Pullman has set an ambitious task for himself in The Amber Spyglass, and although he mostly succeeds, there are areas in which he does fail. Although it is clear that Pullman’s characters have an ultimate goal, that goal, and their discussions about it, are lost in the various tangential goals the characters set for themselves. Furthermore, in an attempt to make Lyra into a messianic character, Pullman adds convolutions to an already complex plot. What is interesting, in a series which has previously demonstrated an anti-deistic and organized religious outlook, is that Lyra activities mirror those of Jesus, most notably her descent into the Land of the Dead is reminiscent of Jesus’ harrowing of Hell.
Although Lyra and Will’s journey into the Land of the Dead seems tangential with regard to the plot, it is a focal point of the novel in terms of theme. In addition to drawing a direct comparison to Jesus, it equates the existence of dæmons to the concept of the soul more explicitly, as Pantalaimon is not permitted to accompany Lyra into the Land of the Dead. Will, and others who do not have external dæmons, however, lose something internal which Lyra does not upon entering the Land of the Dead.
Pullman’s characters antipathy toward the Heavenly Host extends to the Earth as Lords Roke and Asriel and King Ogunwe attempt to bring about a Republic in Heaven and on Earth, despite what that would theoretically do to their own rank. In fact, many of the characters’ attitudes which have been pervasive throughout the trilogy seem to have become reversed in The Amber Spyglass. Perhaps most notable is Lord Asriel and Mrs. Coulter’s reactions to their daughter, Lyra.

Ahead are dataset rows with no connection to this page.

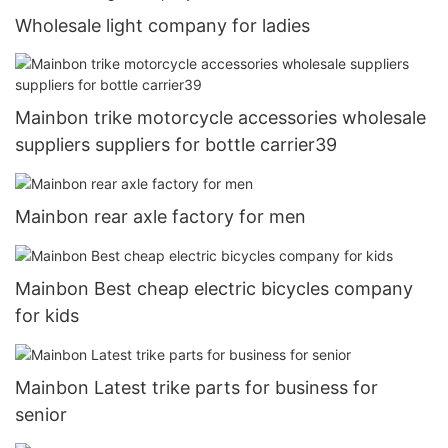
Wholesale light company for ladies
Mainbon trike motorcycle accessories wholesale
suppliers suppliers for bottle carrier39
Mainbon rear axle factory for men
Mainbon Best cheap electric bicycles company
for kids
Mainbon Latest trike parts for business for
senior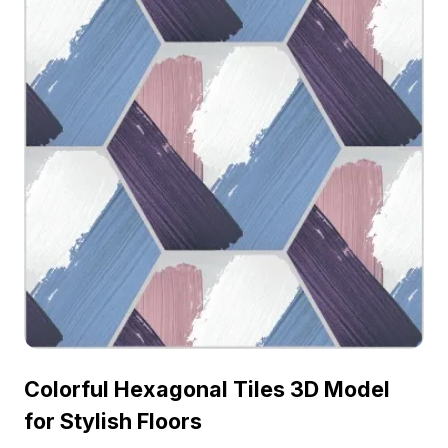
Colorful Hexagonal Tiles 3D Model
for Stylish Floors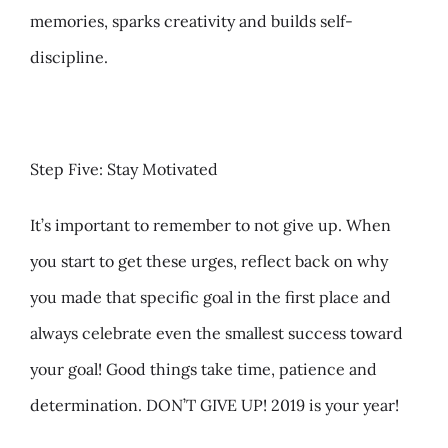
memories, sparks creativity and builds self-
discipline.
Step Five: Stay Motivated
It’s important to remember to not give up. When
you start to get these urges, reflect back on why
you made that specific goal in the first place and
always celebrate even the smallest success toward
your goal! Good things take time, patience and
determination. DON’T GIVE UP! 2019 is your year!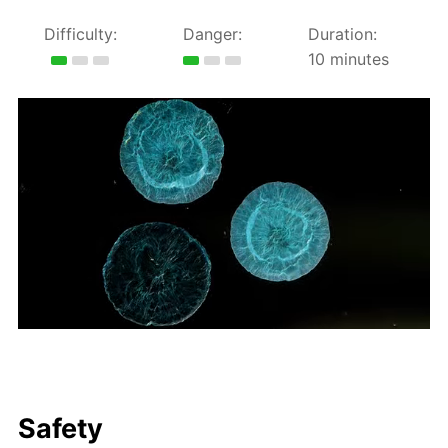
Difficulty:
Danger:
Duration:
10 minutes
Safety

At the beginning of The Golden Compass, Lord Asriel seemed to dote on Lyra whenever he had the opportunity. In The Amber Spyglass, he indicates an antipathy towards his daughter which seems to equal the feelings of Mrs. Coulter towards children. In The Golden Compass, Mrs. Coulter was portrayed as a conniving woman whose only care for her daughter was to make sure that Lyra did not mess up her plans. In The Amber Spyglass, Pullman attempts to portray her as a doting mother, but his pervious depiction of her as a schemer makes everything she says and does suspect.
The Amber Spyglass is actually at its strongest when Pullman leaves his characters and their problems behind and can focus his attention on the theology and cosmogony of his world. While this is the underlying theme throughout the series, in The Amber Spyglass it truly takes center stage. On top of the dark theme of child abuse which carries over from the earlier books, this dense discussion removes the series from the juvenile level it began at and moves it firmly into the realm of adult novels.
Pullman’s story and prose ramble as he both attacks Christianity and the Church and uses the religion and its practices to form the basis of his novel. As befits such a dark series, Lyra and Will do not necessarily live happily ever after once they have achieved the goals Pullman set for them and figure out where they belong in a world which sees everyone, from Lyra’s parents to Will’s father, wanting to use them as pawns in a larger game.